Nonetheless, she said, “It is Shakespeare’s most religious play.”

Perry said The Merchant of Venice is particularly resonant for her because of the tension between Christianity and Judaism that it articulates.

“My mother is Jewish and my father is Christian,” she said. “All my life I’ve tried to decide whether I want to be Jewish or Christian.” She reached a conclusion only after taking a class on the Bible taught by Professor Robert Kiely.

“I realized I wanted to be both,” she said.

The Merchant of Venice is the first play that Perry has directed. She spent the summer studying the text to envisage a clear theme and trajectory for Athena’s production, she said after a rehearsal last week.

Insofar as the play is religious, Pery said, it explores the relationship between law, which is prevalent in Jewish beliefs, and mercy, which many Christian texts mention prominently.

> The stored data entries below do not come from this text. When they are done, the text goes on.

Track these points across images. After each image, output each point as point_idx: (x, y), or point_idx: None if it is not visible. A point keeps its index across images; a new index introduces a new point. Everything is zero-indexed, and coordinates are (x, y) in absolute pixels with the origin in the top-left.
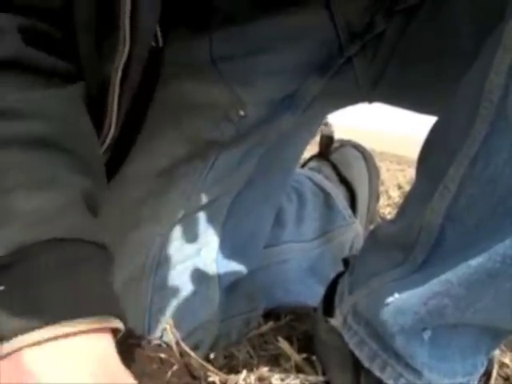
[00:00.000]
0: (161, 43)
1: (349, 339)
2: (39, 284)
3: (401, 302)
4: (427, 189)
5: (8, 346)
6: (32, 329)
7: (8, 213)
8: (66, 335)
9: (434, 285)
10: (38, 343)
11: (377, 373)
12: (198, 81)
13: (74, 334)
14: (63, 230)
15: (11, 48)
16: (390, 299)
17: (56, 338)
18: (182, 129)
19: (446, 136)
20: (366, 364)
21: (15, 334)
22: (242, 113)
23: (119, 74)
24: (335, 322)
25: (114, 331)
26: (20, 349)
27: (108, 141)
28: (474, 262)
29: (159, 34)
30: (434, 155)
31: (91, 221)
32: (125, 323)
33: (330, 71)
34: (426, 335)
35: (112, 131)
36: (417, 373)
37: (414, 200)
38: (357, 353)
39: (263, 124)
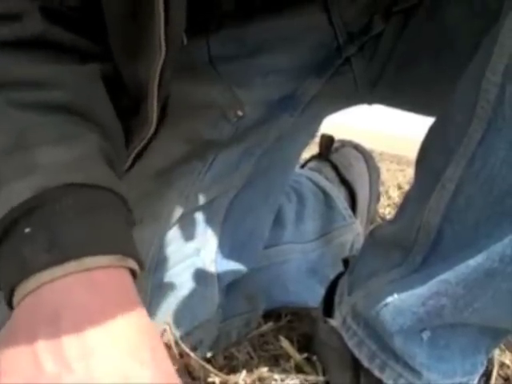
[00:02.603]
0: (185, 42)
1: (348, 339)
2: (60, 225)
3: (399, 303)
4: (425, 189)
5: (32, 283)
6: (53, 264)
7: (31, 165)
8: (86, 270)
9: (433, 285)
10: (60, 278)
11: (376, 373)
12: (196, 81)
13: (94, 269)
14: (83, 176)
15: (38, 26)
16: (388, 299)
17: (76, 272)
18: (181, 129)
19: (444, 136)
20: (366, 364)
21: (38, 270)
22: (240, 113)
23: (157, 76)
24: (335, 322)
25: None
26: (42, 284)
27: (149, 135)
28: (473, 262)
29: (184, 34)
30: (431, 155)
31: (110, 172)
32: (141, 268)
33: (328, 72)
34: (425, 335)
35: (153, 128)
36: (416, 373)
37: (412, 200)
38: (356, 353)
39: (261, 124)
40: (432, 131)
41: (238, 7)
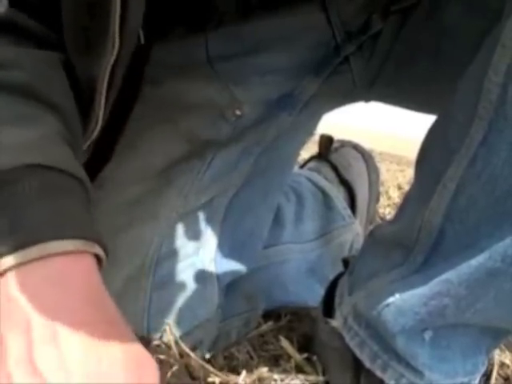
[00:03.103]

As Perry and the cast worked on last-minute staging adjustments and construction of the set this week, she tried not to allow her conception of the play as a whole to be subsumed beneath details. She e-mailed the cast a biblical quote which she thought expressed the essence of the play: “Let he who is without sin cast the first stone.”

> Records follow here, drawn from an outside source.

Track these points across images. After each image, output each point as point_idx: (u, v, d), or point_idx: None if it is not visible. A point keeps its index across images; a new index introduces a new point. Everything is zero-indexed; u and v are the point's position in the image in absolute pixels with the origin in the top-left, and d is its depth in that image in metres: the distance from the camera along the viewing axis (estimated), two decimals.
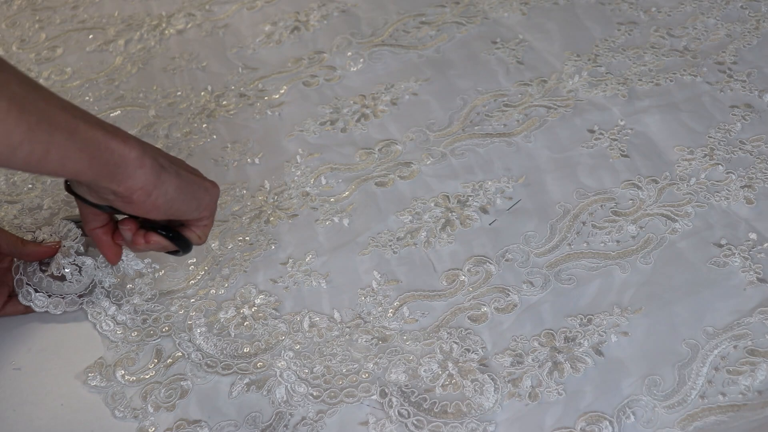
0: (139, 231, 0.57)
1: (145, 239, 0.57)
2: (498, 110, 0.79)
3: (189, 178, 0.54)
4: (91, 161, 0.47)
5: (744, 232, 0.65)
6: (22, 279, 0.63)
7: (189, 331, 0.62)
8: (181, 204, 0.54)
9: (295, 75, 0.88)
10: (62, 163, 0.45)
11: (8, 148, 0.42)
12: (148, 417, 0.57)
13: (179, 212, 0.55)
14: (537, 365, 0.57)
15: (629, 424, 0.53)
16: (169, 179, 0.52)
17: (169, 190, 0.52)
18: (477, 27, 0.92)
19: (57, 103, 0.46)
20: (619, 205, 0.68)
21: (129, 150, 0.49)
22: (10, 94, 0.42)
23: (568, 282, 0.63)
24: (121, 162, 0.48)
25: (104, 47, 0.97)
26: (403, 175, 0.74)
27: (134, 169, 0.49)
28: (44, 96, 0.45)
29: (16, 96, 0.42)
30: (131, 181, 0.50)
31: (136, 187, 0.50)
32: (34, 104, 0.43)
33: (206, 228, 0.59)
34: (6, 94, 0.42)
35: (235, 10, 1.00)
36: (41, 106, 0.44)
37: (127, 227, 0.57)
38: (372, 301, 0.63)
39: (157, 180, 0.51)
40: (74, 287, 0.64)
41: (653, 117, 0.77)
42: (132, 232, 0.57)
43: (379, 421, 0.55)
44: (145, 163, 0.50)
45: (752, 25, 0.88)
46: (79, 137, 0.46)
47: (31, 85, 0.45)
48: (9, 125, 0.42)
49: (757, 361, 0.55)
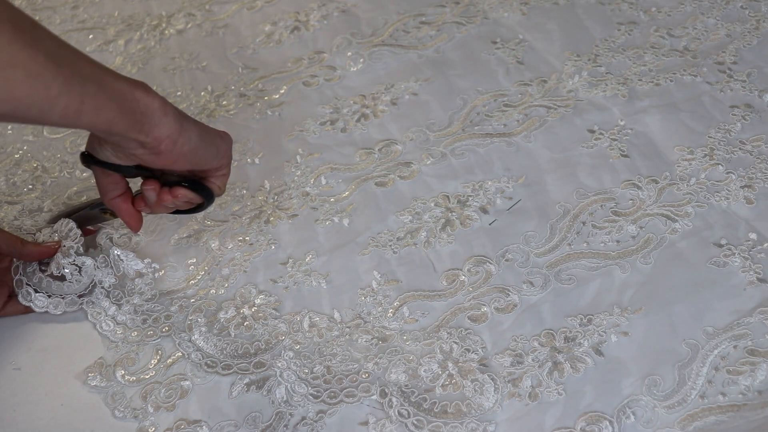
0: (163, 188, 0.58)
1: (171, 194, 0.58)
2: (498, 110, 0.79)
3: (205, 129, 0.56)
4: (121, 110, 0.48)
5: (744, 232, 0.65)
6: (22, 279, 0.63)
7: (189, 331, 0.62)
8: (204, 150, 0.56)
9: (295, 75, 0.88)
10: (96, 113, 0.47)
11: (47, 102, 0.44)
12: (148, 417, 0.57)
13: (202, 159, 0.56)
14: (537, 365, 0.57)
15: (629, 424, 0.53)
16: (190, 127, 0.54)
17: (192, 137, 0.54)
18: (477, 27, 0.92)
19: (83, 57, 0.47)
20: (619, 205, 0.68)
21: (152, 99, 0.50)
22: (45, 49, 0.43)
23: (568, 282, 0.63)
24: (147, 111, 0.50)
25: (104, 47, 0.97)
26: (403, 175, 0.74)
27: (159, 118, 0.51)
28: (72, 50, 0.47)
29: (51, 50, 0.44)
30: (158, 129, 0.51)
31: (164, 136, 0.51)
32: (66, 58, 0.45)
33: (224, 177, 0.61)
34: (42, 48, 0.43)
35: (235, 10, 1.00)
36: (72, 59, 0.46)
37: (151, 187, 0.58)
38: (372, 301, 0.63)
39: (181, 128, 0.52)
40: (74, 287, 0.64)
41: (653, 117, 0.77)
42: (156, 191, 0.58)
43: (379, 421, 0.55)
44: (168, 111, 0.51)
45: (752, 25, 0.88)
46: (107, 87, 0.47)
47: (60, 40, 0.46)
48: (47, 79, 0.43)
49: (757, 361, 0.56)
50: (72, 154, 0.81)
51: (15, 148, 0.83)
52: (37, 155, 0.81)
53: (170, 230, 0.71)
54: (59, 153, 0.81)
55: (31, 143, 0.83)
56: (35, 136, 0.84)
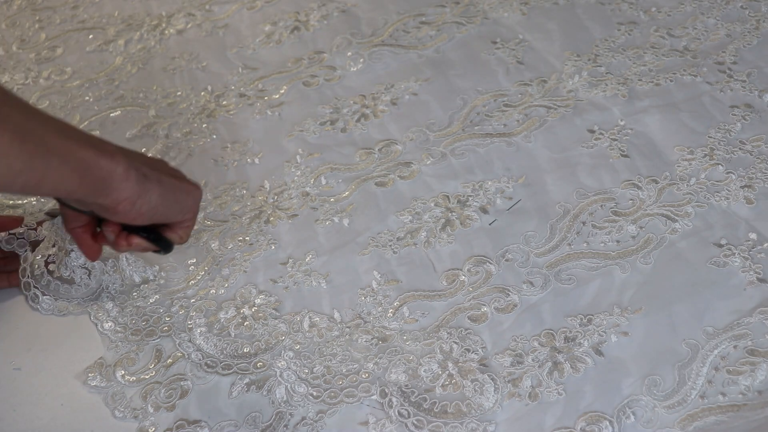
0: (121, 233, 0.58)
1: (127, 241, 0.58)
2: (498, 110, 0.79)
3: (171, 184, 0.56)
4: (82, 180, 0.49)
5: (744, 232, 0.65)
6: (30, 282, 0.63)
7: (189, 331, 0.62)
8: (165, 209, 0.55)
9: (295, 75, 0.88)
10: (56, 186, 0.48)
11: (9, 177, 0.44)
12: (148, 417, 0.57)
13: (163, 217, 0.56)
14: (537, 365, 0.57)
15: (629, 424, 0.53)
16: (152, 188, 0.53)
17: (153, 198, 0.53)
18: (477, 27, 0.92)
19: (53, 126, 0.47)
20: (619, 205, 0.68)
21: (116, 165, 0.50)
22: (12, 126, 0.44)
23: (568, 282, 0.63)
24: (108, 177, 0.50)
25: (104, 47, 0.97)
26: (403, 175, 0.74)
27: (120, 182, 0.51)
28: (42, 121, 0.47)
29: (18, 126, 0.44)
30: (117, 193, 0.51)
31: (122, 199, 0.52)
32: (33, 132, 0.45)
33: (188, 228, 0.60)
34: (9, 126, 0.43)
35: (235, 10, 1.00)
36: (39, 133, 0.46)
37: (110, 229, 0.58)
38: (372, 301, 0.63)
39: (141, 190, 0.52)
40: (81, 291, 0.64)
41: (653, 117, 0.77)
42: (115, 234, 0.58)
43: (379, 421, 0.55)
44: (130, 176, 0.51)
45: (752, 25, 0.88)
46: (72, 158, 0.48)
47: (30, 111, 0.47)
48: (11, 157, 0.43)
49: (757, 361, 0.56)
50: None
51: None
52: None
53: None
54: None
55: None
56: None
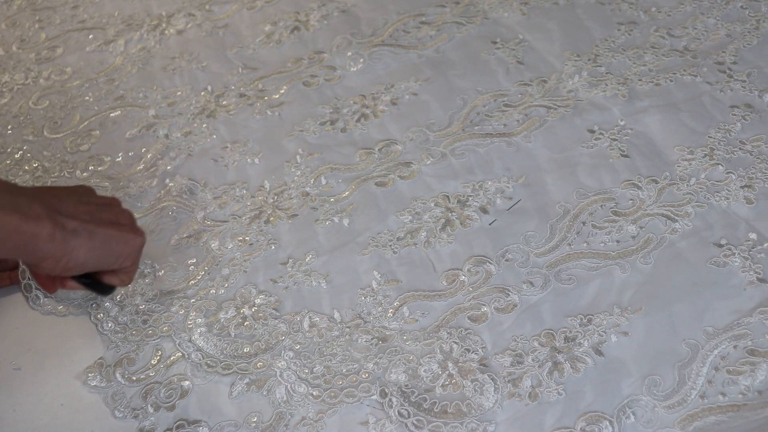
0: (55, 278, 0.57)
1: (60, 283, 0.58)
2: (498, 110, 0.79)
3: (105, 236, 0.54)
4: (3, 245, 0.49)
5: (744, 232, 0.65)
6: (31, 284, 0.63)
7: (189, 331, 0.62)
8: (95, 261, 0.55)
9: (295, 75, 0.88)
10: None
11: None
12: (148, 417, 0.57)
13: (96, 266, 0.56)
14: (537, 365, 0.57)
15: (629, 424, 0.53)
16: (79, 244, 0.52)
17: (80, 254, 0.53)
18: (477, 27, 0.92)
19: None
20: (619, 205, 0.68)
21: (40, 228, 0.50)
22: None
23: (568, 282, 0.63)
24: (32, 241, 0.50)
25: (104, 47, 0.97)
26: (403, 175, 0.74)
27: (44, 244, 0.50)
28: None
29: None
30: (40, 253, 0.51)
31: (45, 257, 0.51)
32: None
33: (130, 273, 0.60)
34: None
35: (235, 10, 1.00)
36: None
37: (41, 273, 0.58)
38: (372, 301, 0.63)
39: (66, 248, 0.52)
40: (81, 292, 0.64)
41: (653, 117, 0.77)
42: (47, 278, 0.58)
43: (379, 421, 0.55)
44: (55, 237, 0.51)
45: (752, 25, 0.88)
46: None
47: None
48: None
49: (757, 361, 0.56)
50: (72, 154, 0.81)
51: (15, 148, 0.83)
52: (37, 155, 0.81)
53: (170, 230, 0.71)
54: (59, 153, 0.81)
55: (31, 143, 0.83)
56: (35, 135, 0.84)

Working with an all-female cast, she said, yields a unique set of challenges. The actors, for instance, spent time learning to walk like men. Yet she believes that they have become more comfortable than they would have been in a mixed-gender rehearsal environment.

And indeed the cast’s spirit remained high during the last week of rehearsal, in spite of lost props and anxious dreams about the upcoming performance. The actors began each rehearsal with physical and verbal games, such as selecting a line from the script and repeating it as their characters might, before working on particular scenes.

Before stepping into the center of the Leverett House Junior Common Room to begin rehearsal for Scene 3 of Act II, Fawcett and her scene partner Julia C. Reischel ’04 danced near the fireplace. Caroline E. Jackson ’06, who plays the gregarious and vainglorious Venetian Gratiano, rummaged behind her bags and produced a small potted plant.

“Just to brighten your day,” she called to Perry across the room.

Perry stopped the next scene to ask Diana Y. Buda, ’05, who plays Antonio, to take her hands from her hips. “This is rather Peter Pannish,” she said. Together, they concluded that Antonio ought to stroke his then-nonexistent beard instead.

A week before opening night, the entire cast met with Kenan Professor of English Marjorie Garber, an expert in both Shakespeare and gender theory, to gain thematic and dramatic insight into the play.

Shortly before the discussion began, Perry said that the play had begun to reflect her dramatic conception perfectly in recent rehearsals and that she anticipated a very successful series of performances. “I have a wonderful cast,” she said. “And I have faith in my actresses.”